En effet, il existe de multiples décisions de la Cour de cassation imposant aux banques d’adresser une mise en demeure à l’emprunteur avant de prononcer la résiliation du contrat de prêt ou en d’autres termes de prononcer la déchéance du terme.

Il s’agit d’avertir l’emprunteur afin de lui permettre de régler ses impayés avant de prononcer cette sanction en lui laissant un ultime délai. Ce n’est que si cette mise en demeure reste sans suite que la banque pourra mettre un terme au prêt et réclamer l’intégralité de sommes (capital, intérêts, pénalités).

Ainsi, une banque avait mis en demeure une SCI et les cautions de régler les échéances impayées dans le délai de 15 jours. Cette mise en demeure précisait que passé ce délai, la clause de déchéance du terme prévue au contrat prendrait effet.

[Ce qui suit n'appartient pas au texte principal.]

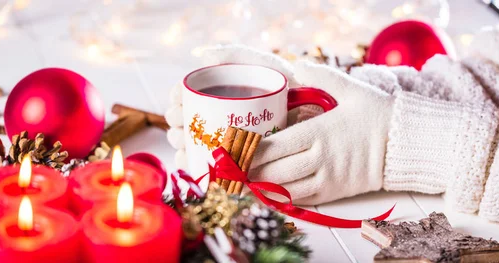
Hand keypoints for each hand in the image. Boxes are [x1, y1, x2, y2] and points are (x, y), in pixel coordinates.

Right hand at [165, 45, 299, 168]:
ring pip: (193, 145)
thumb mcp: (267, 67)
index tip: (178, 100)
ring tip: (183, 143)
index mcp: (223, 97)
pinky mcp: (236, 166)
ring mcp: (227, 144)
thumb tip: (202, 54)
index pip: (190, 95)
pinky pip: (209, 170)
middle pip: (187, 121)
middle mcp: (221, 119)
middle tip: (180, 123)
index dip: (177, 97)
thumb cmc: (297, 89)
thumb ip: (238, 55)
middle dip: (176, 122)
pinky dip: (194, 167)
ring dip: (180, 144)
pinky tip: (190, 163)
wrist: (322, 116)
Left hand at [249, 61, 393, 204]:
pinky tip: (270, 193)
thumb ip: (322, 77)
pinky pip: (302, 200)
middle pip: (273, 172)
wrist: (407, 144)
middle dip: (250, 172)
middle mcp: (319, 158)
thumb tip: (297, 65)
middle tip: (234, 168)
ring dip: (262, 188)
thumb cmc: (378, 114)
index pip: (274, 146)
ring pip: (284, 190)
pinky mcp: (334, 192)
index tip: (235, 149)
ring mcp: (327, 179)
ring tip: (246, 182)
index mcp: (318, 132)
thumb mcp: (351, 89)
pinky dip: (283, 198)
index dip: (250, 152)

Après avoir délivré de nouvelles mises en demeure de payer le solde du prêt, en invoquant une cession de créance à son profit, le fonds commun de titrisation Hugo créances , ayant pour société de gestion, la société Equitis Gestion, représenté par la société MCS et associés, avait assigné les cautions en paiement.

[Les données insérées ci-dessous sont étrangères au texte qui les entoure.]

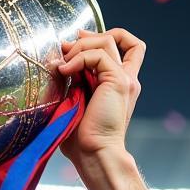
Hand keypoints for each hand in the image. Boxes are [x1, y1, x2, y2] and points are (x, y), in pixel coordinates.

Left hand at [58, 28, 144, 167]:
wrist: (93, 153)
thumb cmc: (80, 136)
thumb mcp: (75, 98)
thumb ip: (76, 75)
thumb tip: (64, 52)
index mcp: (119, 83)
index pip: (127, 48)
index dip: (105, 36)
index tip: (79, 44)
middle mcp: (126, 78)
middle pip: (118, 37)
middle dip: (88, 37)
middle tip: (66, 50)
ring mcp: (125, 79)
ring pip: (107, 41)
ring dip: (80, 47)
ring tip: (63, 65)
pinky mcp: (118, 81)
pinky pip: (98, 55)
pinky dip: (78, 58)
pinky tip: (64, 72)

La Cour d’appel rejette la demande et le fonds commun de titrisation Hugo créances forme un pourvoi.

La Cour de cassation casse la décision de la cour d’appel en considérant qu’il résulte des anciens articles 1134 et 1184 du Code civil que, lorsqu’une mise demeure, adressée par la banque à l’emprunteur et précisant qu’en l’absence de reprise du paiement des échéances dans un certain délai la déchéance du terme serait prononcée, est demeurée sans effet, « la déchéance du terme est acquise à l’expiration de ce délai sans obligation pour la banque de procéder à sa notification ».

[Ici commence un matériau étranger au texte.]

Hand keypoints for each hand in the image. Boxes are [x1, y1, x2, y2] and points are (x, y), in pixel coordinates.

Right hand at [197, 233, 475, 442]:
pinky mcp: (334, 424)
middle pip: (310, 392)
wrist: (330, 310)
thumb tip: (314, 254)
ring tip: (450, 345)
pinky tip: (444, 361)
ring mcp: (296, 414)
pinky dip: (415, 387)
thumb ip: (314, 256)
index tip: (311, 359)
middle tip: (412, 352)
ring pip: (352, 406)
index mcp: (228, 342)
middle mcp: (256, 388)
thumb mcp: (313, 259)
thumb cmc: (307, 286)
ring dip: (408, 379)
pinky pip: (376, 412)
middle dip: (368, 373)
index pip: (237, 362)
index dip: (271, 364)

Elle en conclut alors qu’en l’occurrence, faute de règlement par la SCI et les cautions dans le délai de 15 jours imparti par la banque, la déchéance du terme était acquise. La banque n’était donc pas tenue d’en notifier le prononcé. Les banques peuvent ainsi se passer de l’envoi d’une lettre de déchéance du terme à la condition que la mise en demeure sous suffisamment précise sur les conséquences du non-paiement des échéances du prêt après un délai. Dans ces conditions, il faut lire attentivement la mise en en demeure de la banque car si celle-ci utilise une formule plus ambiguë comme « pourra s’en prévaloir », « si bon lui semble », elle devra nécessairement notifier une lettre de déchéance du terme.